Quick, spring is coming! Time to get all things love-related in order so you can make lots of hot friends and beautiful babies. Ask Dad will lead the way. What is it you need?
I don't have a foot fetish, but I love getting the occasional foot rub, and love giving one even more. My wife is completely grossed out by feet, mine, hers, and everyone else's. Is there any way to win her over? There's a Chinese foot massage parlor in the neighborhood. Is it wrong if I go have them do it for me -- and don't tell my wife, who I think will somehow disapprove?
You know, starting a sentence "I don't have a foot fetish, but ... " is like starting a sentence "I'm not a racist, but ..." You can bet your house that a whole heap of racism will follow. I think you've got a foot fetish.
Come on! Own it! Live it! A foot fetish is far from strange. Everybody's got some fetish, and if they don't, it just means they are in denial or haven't found it yet. Be glad it doesn't involve nuns playing hot potato with newborn kittens. (Not that I know anyone with such a fetish.)
So stand up and shout it. I am a pedi-phile! Ok, maybe not in those precise words. (What a difference a vowel makes, eh? I remember when I was young and geeky enough to know a bit of Latin, I heard worries about a bunch of pedophiles in the area and wondered "What's wrong with liking feet?") Instead, stand up and shout, "I have a foot fetish!" Though you may want to wait until you leave work.
I'd love to help you out to convince your wife to give you that coveted foot rub or toe suck, but I think you're out of luck. Chances are her aversion runs much deeper than your enjoyment. I think foot-hate -- both their own and their man's -- is pretty common among women. It doesn't matter to me cause I'd just as soon leave them in their boots most of the time, but pretty much every wife or girlfriend I've ever had would never have gone near my feet. It could be because my religion forbids foot-washing, but I doubt it.
Who knows the source of your wife's pedi-phobia? Maybe your lady's father was stomped to death. Maybe she just has a general case of the icks. But either way, it's simply not the kind of thing you can change. And if you somehow wrung a foot rub out of her, chances are it would just make her grossed out and less likely to want to do other, less-fetishy sex acts with you.

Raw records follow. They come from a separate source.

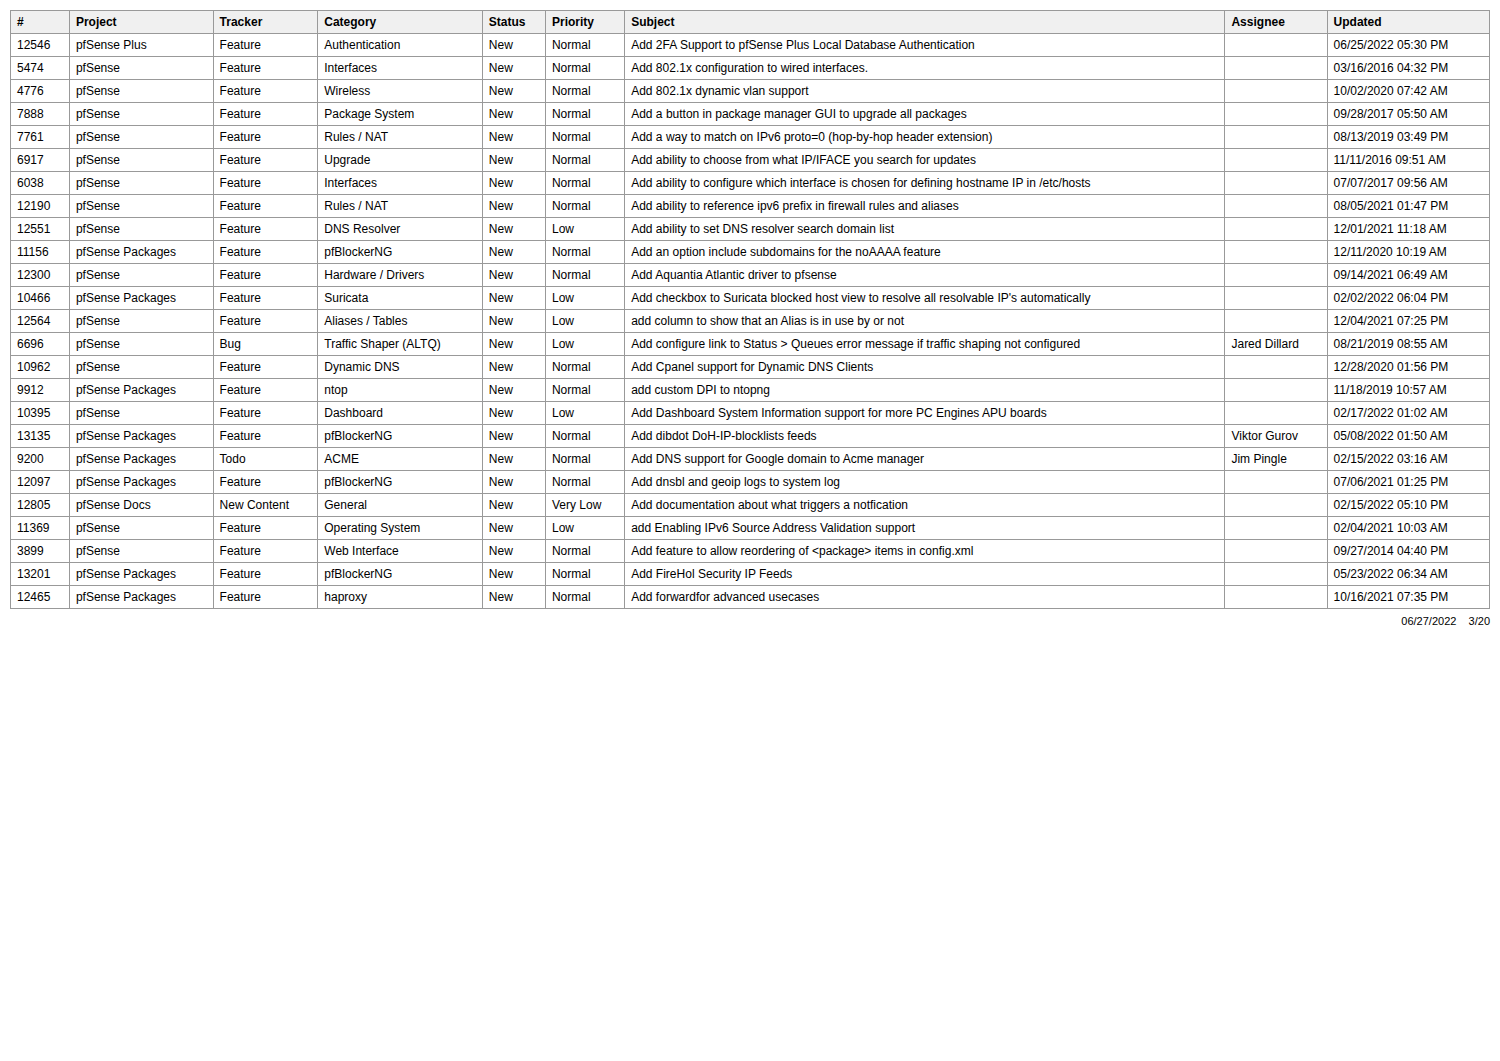| # | Project | Tracker | Category | Status | Priority | Subject | Assignee | Updated |
| --- | --- | --- | --- | --- | --- | --- | --- | --- |
| 12546 | pfSense Plus | Feature | Authentication | New | Normal | Add 2FA Support to pfSense Plus Local Database Authentication | | 06/25/2022 05:30 PM |
| 5474 | pfSense | Feature | Interfaces | New | Normal | Add 802.1x configuration to wired interfaces. | | 03/16/2016 04:32 PM |
| 4776 | pfSense | Feature | Wireless | New | Normal | Add 802.1x dynamic vlan support | | 10/02/2020 07:42 AM |
| 7888 | pfSense | Feature | Package System | New | Normal | Add a button in package manager GUI to upgrade all packages | | 09/28/2017 05:50 AM |
| 7761 | pfSense | Feature | Rules / NAT | New | Normal | Add a way to match on IPv6 proto=0 (hop-by-hop header extension) | | 08/13/2019 03:49 PM |
| 6917 | pfSense | Feature | Upgrade | New | Normal | Add ability to choose from what IP/IFACE you search for updates | | 11/11/2016 09:51 AM |
| 6038 | pfSense | Feature | Interfaces | New | Normal | Add ability to configure which interface is chosen for defining hostname IP in /etc/hosts | | 07/07/2017 09:56 AM |
| 12190 | pfSense | Feature | Rules / NAT | New | Normal | Add ability to reference ipv6 prefix in firewall rules and aliases | | 08/05/2021 01:47 PM |
| 12551 | pfSense | Feature | DNS Resolver | New | Low | Add ability to set DNS resolver search domain list | | 12/01/2021 11:18 AM |
| 11156 | pfSense Packages | Feature | pfBlockerNG | New | Normal | Add an option include subdomains for the noAAAA feature | | 12/11/2020 10:19 AM |
| 12300 | pfSense | Feature | Hardware / Drivers | New | Normal | Add Aquantia Atlantic driver to pfsense | | 09/14/2021 06:49 AM |
| 10466 | pfSense Packages | Feature | Suricata | New | Low | Add checkbox to Suricata blocked host view to resolve all resolvable IP's automatically | | 02/02/2022 06:04 PM |
| 12564 | pfSense | Feature | Aliases / Tables | New | Low | add column to show that an Alias is in use by or not | | 12/04/2021 07:25 PM |
| 6696 | pfSense | Bug | Traffic Shaper (ALTQ) | New | Low | Add configure link to Status > Queues error message if traffic shaping not configured | Jared Dillard | 08/21/2019 08:55 AM |
| 10962 | pfSense | Feature | Dynamic DNS | New | Normal | Add Cpanel support for Dynamic DNS Clients | | 12/28/2020 01:56 PM |
| 9912 | pfSense Packages | Feature | ntop | New | Normal | add custom DPI to ntopng | | 11/18/2019 10:57 AM |
| 10395 | pfSense | Feature | Dashboard | New | Low | Add Dashboard System Information support for more PC Engines APU boards | | 02/17/2022 01:02 AM |
| 13135 | pfSense Packages | Feature | pfBlockerNG | New | Normal | Add dibdot DoH-IP-blocklists feeds | Viktor Gurov | 05/08/2022 01:50 AM |
| 9200 | pfSense Packages | Todo | ACME | New | Normal | Add DNS support for Google domain to Acme manager | Jim Pingle | 02/15/2022 03:16 AM |
| 12097 | pfSense Packages | Feature | pfBlockerNG | New | Normal | Add dnsbl and geoip logs to system log | | 07/06/2021 01:25 PM |
| 12805 | pfSense Docs | New Content | General | New | Very Low | Add documentation about what triggers a notfication | | 02/15/2022 05:10 PM |
| 11369 | pfSense | Feature | Operating System | New | Low | add Enabling IPv6 Source Address Validation support | | 02/04/2021 10:03 AM |
| 3899 | pfSense | Feature | Web Interface | New | Normal | Add feature to allow reordering of <package> items in config.xml | | 09/27/2014 04:40 PM |
| 13201 | pfSense Packages | Feature | pfBlockerNG | New | Normal | Add FireHol Security IP Feeds | | 05/23/2022 06:34 AM |
| 12465 | pfSense Packages | Feature | haproxy | New | Normal | Add forwardfor advanced usecases | | 10/16/2021 07:35 PM |
06/27/2022 3/20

However, I think you're on to something with these foot massage parlors you mentioned. In the San Gabriel Valley of Southern California, home of Ask Dad Headquarters, Chinese foot massage places are everywhere, and some are as cheap as $10 a rub. They're as common, and as popular, as dim sum palaces. You should find a way to go to one. And if you can do it while eating dim sum, you'll have yourself a uniquely awesome Chinese experience.
But don't keep it a secret from the lady. I'm not an absolutist about marital secret-keeping, but that's going to be a weird receipt for your wife to discover in the laundry. You'll have a hard time convincing her it's not the kind of place that gives out happy endings for an extra $20. (Actually they do give out happy endings, but it just consists of playing This Little Piggy.) Tell your wife you heard about the place, that you're curious, and you'd like to go together. Maybe for some odd reason she'll do it, and it could lead down the path toward your dreams. Or maybe she'll just give out an "Ew! You can go, but count me out." In which case you're in the clear.

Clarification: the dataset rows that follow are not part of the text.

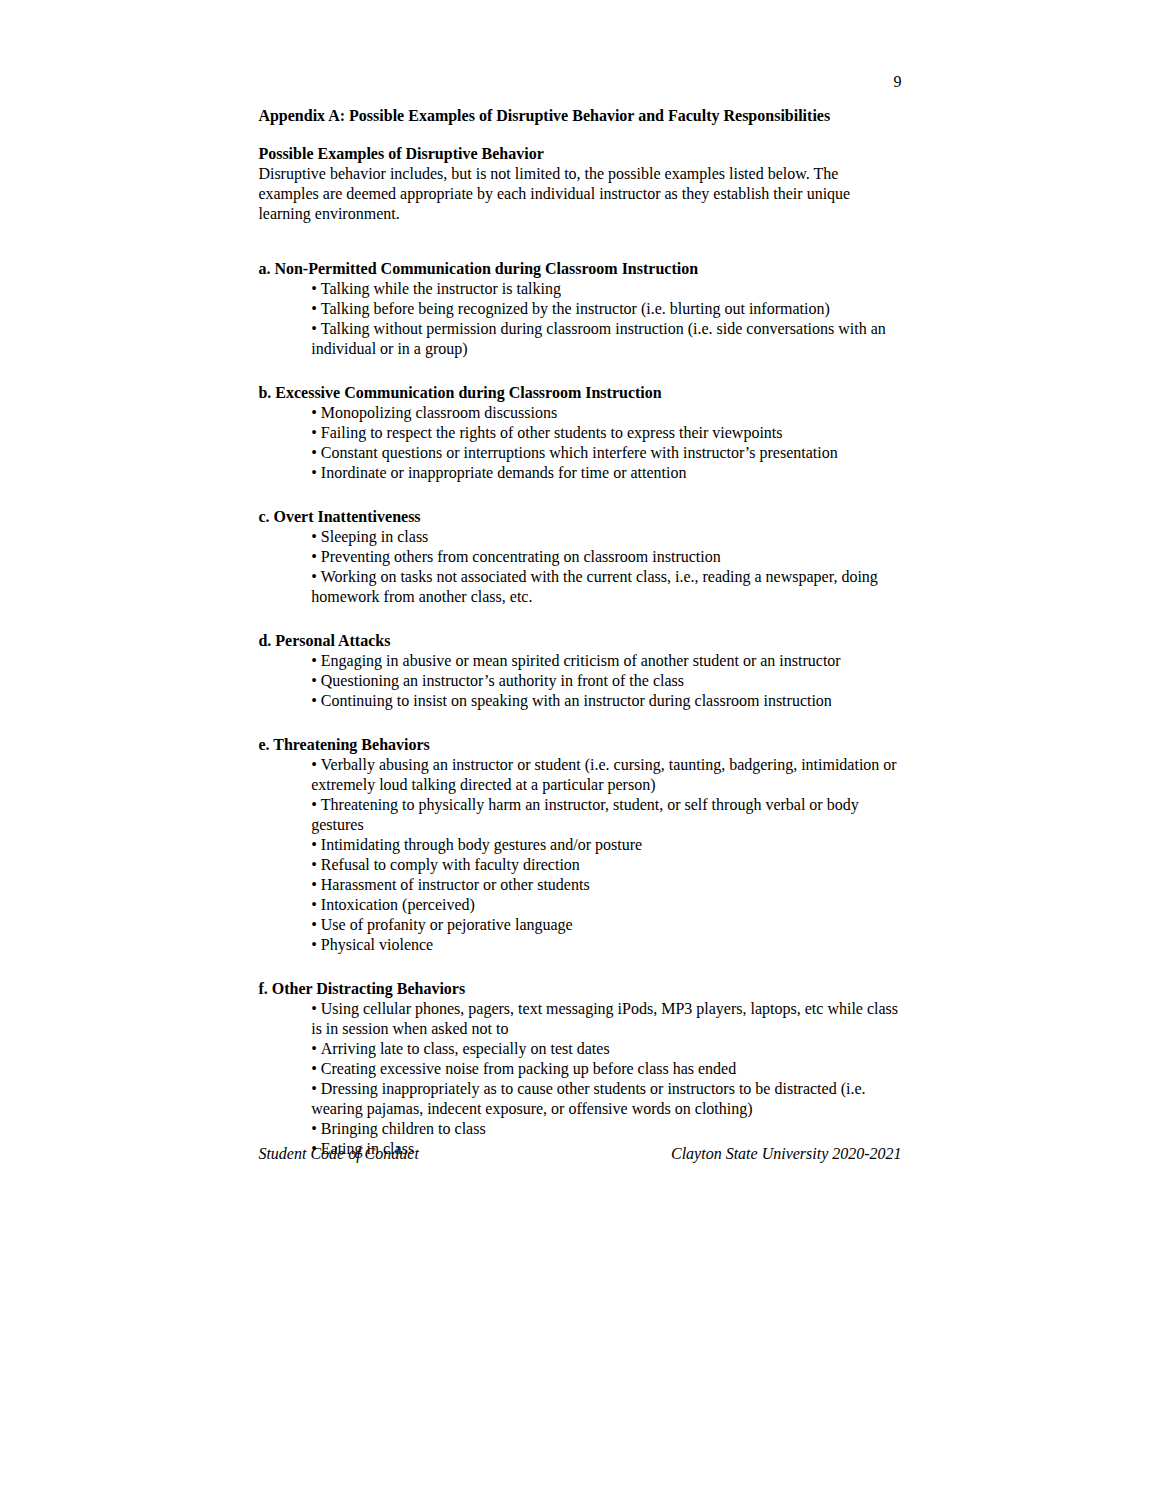9
Appendix A: Possible Examples of Disruptive Behavior and Faculty Responsibilities
Possible Examples of Disruptive Behavior
Disruptive behavior includes, but is not limited to, the possible examples listed below. The examples are deemed appropriate by each individual instructor as they establish their unique learning environment.
a. Non-Permitted Communication during Classroom Instruction
Talking while the instructor is talking
Talking before being recognized by the instructor (i.e. blurting out information)
Talking without permission during classroom instruction (i.e. side conversations with an individual or in a group)
b. Excessive Communication during Classroom Instruction
Monopolizing classroom discussions
Failing to respect the rights of other students to express their viewpoints
Constant questions or interruptions which interfere with instructor’s presentation
Inordinate or inappropriate demands for time or attention
c. Overt Inattentiveness
Sleeping in class
Preventing others from concentrating on classroom instruction
Working on tasks not associated with the current class, i.e., reading a newspaper, doing homework from another class, etc.
d. Personal Attacks
Engaging in abusive or mean spirited criticism of another student or an instructor
Questioning an instructor’s authority in front of the class
Continuing to insist on speaking with an instructor during classroom instruction
e. Threatening Behaviors
Verbally abusing an instructor or student (i.e. cursing, taunting, badgering, intimidation or extremely loud talking directed at a particular person)
Threatening to physically harm an instructor, student, or self through verbal or body gestures
Intimidating through body gestures and/or posture
Refusal to comply with faculty direction
Harassment of instructor or other students
Intoxication (perceived)
Use of profanity or pejorative language
Physical violence
f. Other Distracting Behaviors
Using cellular phones, pagers, text messaging iPods, MP3 players, laptops, etc while class is in session when asked not to
Arriving late to class, especially on test dates
Creating excessive noise from packing up before class has ended
Dressing inappropriately as to cause other students or instructors to be distracted (i.e. wearing pajamas, indecent exposure, or offensive words on clothing)
Bringing children to class
Eating in class
Student Code of Conduct Clayton State University 2020-2021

And barring that, you can deal with your needs the way most good Americans do: through porn. There are many award-winning recent releases to suit your fetish, including Toe Grit, Toe Story 3, The Social Footwork, The Soxer, and The King's Feet. Ok, so those don't really exist, but it would be pretty awesome if they did, right? (I couldn't think of one for Black Swan, dammit. Chime in in comments if you've got one.)